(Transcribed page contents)
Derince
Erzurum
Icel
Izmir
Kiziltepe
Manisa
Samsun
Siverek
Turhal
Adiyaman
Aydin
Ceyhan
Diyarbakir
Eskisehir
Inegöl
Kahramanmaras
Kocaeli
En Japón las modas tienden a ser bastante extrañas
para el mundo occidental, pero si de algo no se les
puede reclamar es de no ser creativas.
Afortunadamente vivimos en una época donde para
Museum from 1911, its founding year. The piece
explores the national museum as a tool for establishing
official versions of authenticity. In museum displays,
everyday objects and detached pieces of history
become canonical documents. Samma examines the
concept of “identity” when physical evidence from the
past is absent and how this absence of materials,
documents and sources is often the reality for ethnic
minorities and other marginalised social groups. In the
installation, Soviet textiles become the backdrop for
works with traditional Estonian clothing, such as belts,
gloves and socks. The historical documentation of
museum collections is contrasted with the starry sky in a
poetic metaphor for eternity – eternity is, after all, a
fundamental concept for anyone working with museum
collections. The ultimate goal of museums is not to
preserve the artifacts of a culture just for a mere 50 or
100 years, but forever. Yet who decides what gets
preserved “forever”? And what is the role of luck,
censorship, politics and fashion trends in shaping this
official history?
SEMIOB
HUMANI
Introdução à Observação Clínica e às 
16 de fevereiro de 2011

--

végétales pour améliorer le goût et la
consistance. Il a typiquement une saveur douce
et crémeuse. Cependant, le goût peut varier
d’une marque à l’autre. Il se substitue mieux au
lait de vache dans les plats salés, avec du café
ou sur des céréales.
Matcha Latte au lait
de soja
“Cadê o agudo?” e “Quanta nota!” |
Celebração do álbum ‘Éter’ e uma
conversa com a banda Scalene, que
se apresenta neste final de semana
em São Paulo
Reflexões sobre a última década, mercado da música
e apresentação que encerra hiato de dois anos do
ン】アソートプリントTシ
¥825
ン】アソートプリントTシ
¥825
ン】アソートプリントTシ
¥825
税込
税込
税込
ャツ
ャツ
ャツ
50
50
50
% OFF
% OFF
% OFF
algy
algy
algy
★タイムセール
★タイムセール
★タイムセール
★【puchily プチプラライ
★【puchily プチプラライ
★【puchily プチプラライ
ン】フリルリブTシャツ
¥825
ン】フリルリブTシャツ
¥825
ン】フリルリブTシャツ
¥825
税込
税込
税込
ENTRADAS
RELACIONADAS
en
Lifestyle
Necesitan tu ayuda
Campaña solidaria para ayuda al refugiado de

What the task requires —
Collect every line in the records above that contains the word "become". Case counts.

Exercise result —
become canonical documents. Samma examines the
installation, Soviet textiles become the backdrop for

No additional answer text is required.